=== Work item ===
Output only the lines below from the one containing "[http://creativecommons.org/licenses/by/3.0/]" to the one containing "this work, UNLESS...", exactly as written, both ends kept.

=== Supplied information ===
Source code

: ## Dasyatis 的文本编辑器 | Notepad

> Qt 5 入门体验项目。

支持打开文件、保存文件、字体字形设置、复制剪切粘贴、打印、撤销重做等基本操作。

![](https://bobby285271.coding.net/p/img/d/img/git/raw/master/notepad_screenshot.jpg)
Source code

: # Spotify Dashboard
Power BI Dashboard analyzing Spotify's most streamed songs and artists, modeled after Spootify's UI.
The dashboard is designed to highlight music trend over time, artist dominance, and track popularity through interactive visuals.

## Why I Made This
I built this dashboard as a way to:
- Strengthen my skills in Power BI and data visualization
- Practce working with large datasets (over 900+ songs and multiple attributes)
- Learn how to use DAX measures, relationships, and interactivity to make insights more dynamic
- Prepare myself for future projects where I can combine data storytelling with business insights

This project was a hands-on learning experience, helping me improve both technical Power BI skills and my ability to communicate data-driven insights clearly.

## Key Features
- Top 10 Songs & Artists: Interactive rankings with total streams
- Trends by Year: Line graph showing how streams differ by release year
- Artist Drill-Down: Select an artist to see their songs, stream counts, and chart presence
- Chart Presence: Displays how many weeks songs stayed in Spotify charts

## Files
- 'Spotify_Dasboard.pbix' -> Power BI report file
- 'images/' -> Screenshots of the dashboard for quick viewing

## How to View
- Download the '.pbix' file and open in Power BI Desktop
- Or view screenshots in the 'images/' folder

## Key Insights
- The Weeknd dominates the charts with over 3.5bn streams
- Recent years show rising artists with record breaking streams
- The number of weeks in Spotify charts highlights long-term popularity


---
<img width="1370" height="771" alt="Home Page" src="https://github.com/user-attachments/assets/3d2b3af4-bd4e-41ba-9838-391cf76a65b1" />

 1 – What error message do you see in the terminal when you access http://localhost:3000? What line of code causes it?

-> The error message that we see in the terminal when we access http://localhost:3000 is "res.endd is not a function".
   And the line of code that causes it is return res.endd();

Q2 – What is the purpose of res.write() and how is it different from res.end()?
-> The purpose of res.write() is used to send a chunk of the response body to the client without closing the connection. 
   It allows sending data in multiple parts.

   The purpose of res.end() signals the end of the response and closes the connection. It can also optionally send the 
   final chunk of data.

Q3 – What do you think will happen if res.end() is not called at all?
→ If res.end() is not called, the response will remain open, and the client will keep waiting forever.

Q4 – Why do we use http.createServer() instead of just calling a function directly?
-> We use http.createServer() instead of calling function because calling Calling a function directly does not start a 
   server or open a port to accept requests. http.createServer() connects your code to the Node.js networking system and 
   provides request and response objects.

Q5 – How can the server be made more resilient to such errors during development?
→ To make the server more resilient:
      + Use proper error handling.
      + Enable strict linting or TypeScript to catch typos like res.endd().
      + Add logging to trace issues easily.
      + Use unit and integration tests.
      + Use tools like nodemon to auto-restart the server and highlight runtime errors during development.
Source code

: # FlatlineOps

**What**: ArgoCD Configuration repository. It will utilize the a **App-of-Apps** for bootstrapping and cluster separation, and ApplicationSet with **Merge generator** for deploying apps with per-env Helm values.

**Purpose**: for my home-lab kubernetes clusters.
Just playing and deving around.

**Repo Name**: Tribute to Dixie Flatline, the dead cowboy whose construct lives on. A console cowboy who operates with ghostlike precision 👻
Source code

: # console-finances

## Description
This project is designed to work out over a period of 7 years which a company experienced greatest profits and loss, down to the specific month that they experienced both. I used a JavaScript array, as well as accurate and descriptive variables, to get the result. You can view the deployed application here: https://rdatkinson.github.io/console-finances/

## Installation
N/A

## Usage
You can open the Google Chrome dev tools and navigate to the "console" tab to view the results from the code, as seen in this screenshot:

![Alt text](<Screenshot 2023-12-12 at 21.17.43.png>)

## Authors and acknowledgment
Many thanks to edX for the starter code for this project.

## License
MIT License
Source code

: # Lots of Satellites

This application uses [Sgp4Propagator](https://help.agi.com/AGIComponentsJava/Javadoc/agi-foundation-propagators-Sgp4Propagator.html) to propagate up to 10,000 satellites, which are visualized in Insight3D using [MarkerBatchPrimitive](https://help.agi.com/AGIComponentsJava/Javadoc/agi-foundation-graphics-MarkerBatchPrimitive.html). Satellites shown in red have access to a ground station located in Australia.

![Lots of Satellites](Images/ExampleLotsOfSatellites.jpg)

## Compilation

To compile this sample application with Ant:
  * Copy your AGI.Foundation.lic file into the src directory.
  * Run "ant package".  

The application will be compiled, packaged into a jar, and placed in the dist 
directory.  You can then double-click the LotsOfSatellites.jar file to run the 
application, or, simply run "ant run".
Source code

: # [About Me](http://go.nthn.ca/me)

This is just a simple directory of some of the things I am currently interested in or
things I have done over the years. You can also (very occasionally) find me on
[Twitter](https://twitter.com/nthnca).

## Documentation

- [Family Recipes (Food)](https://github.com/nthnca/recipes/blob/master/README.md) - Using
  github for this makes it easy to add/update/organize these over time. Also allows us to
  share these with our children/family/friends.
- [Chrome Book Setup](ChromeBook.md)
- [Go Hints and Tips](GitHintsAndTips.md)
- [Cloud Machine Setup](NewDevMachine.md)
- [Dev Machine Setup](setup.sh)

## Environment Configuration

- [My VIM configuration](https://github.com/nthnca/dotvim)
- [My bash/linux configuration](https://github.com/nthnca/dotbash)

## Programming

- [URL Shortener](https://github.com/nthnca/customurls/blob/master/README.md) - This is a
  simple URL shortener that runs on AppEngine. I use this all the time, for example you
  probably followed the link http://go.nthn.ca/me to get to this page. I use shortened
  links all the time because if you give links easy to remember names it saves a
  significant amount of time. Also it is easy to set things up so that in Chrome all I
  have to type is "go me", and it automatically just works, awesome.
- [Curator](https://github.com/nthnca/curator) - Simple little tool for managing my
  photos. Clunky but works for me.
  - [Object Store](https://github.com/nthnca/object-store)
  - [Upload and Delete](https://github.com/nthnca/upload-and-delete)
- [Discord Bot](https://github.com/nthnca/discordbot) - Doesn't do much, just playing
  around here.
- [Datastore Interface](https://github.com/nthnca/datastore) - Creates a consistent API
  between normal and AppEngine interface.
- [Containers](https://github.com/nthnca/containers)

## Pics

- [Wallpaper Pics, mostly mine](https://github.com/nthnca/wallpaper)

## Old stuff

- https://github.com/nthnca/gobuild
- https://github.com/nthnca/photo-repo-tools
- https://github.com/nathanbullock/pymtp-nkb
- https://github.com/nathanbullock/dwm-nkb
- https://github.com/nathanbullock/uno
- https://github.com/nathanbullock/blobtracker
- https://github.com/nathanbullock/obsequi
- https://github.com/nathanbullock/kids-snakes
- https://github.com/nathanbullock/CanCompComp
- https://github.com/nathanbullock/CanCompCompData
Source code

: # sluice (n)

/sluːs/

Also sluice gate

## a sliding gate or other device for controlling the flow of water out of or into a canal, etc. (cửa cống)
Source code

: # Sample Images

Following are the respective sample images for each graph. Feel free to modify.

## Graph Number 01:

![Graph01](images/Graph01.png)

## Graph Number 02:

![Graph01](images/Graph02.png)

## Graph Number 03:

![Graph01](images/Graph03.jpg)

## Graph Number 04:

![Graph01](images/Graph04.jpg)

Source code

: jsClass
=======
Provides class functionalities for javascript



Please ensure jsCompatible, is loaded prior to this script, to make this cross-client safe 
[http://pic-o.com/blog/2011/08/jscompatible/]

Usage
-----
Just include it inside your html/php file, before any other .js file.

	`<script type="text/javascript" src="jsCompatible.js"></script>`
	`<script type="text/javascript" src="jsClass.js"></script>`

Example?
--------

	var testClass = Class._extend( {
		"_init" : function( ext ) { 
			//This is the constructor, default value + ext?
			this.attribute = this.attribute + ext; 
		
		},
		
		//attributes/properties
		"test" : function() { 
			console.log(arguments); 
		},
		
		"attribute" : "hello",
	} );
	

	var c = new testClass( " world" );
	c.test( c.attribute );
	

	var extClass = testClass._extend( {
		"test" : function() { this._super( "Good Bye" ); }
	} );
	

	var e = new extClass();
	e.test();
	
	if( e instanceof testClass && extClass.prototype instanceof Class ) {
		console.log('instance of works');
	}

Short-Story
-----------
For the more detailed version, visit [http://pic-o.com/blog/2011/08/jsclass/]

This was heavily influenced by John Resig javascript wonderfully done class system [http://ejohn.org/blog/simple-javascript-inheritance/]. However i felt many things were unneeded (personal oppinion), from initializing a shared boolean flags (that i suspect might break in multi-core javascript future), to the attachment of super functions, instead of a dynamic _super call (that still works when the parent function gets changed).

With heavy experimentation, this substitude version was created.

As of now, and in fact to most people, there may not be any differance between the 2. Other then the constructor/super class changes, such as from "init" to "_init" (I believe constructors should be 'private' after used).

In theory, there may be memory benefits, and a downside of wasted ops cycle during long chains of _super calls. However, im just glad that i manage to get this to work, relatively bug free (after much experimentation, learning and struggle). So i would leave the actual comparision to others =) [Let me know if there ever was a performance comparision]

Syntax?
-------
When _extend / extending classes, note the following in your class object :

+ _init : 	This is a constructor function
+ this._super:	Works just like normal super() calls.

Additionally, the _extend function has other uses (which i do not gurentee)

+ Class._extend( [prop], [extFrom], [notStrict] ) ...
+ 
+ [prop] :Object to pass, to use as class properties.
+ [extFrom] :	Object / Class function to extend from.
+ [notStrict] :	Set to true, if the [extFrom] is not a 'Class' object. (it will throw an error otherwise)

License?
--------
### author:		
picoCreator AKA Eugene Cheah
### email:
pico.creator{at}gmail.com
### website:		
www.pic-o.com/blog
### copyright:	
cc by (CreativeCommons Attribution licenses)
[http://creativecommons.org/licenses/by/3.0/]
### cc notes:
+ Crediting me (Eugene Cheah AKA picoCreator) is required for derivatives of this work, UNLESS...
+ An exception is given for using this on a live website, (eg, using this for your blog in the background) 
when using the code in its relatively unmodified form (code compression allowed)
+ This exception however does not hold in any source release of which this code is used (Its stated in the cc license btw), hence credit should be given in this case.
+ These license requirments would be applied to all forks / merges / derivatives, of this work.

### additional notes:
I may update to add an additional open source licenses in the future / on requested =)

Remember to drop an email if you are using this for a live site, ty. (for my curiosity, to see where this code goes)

=== Completed task ===
[http://creativecommons.org/licenses/by/3.0/]
### cc notes:
+ Crediting me (Eugene Cheah AKA picoCreator) is required for derivatives of this work, UNLESS...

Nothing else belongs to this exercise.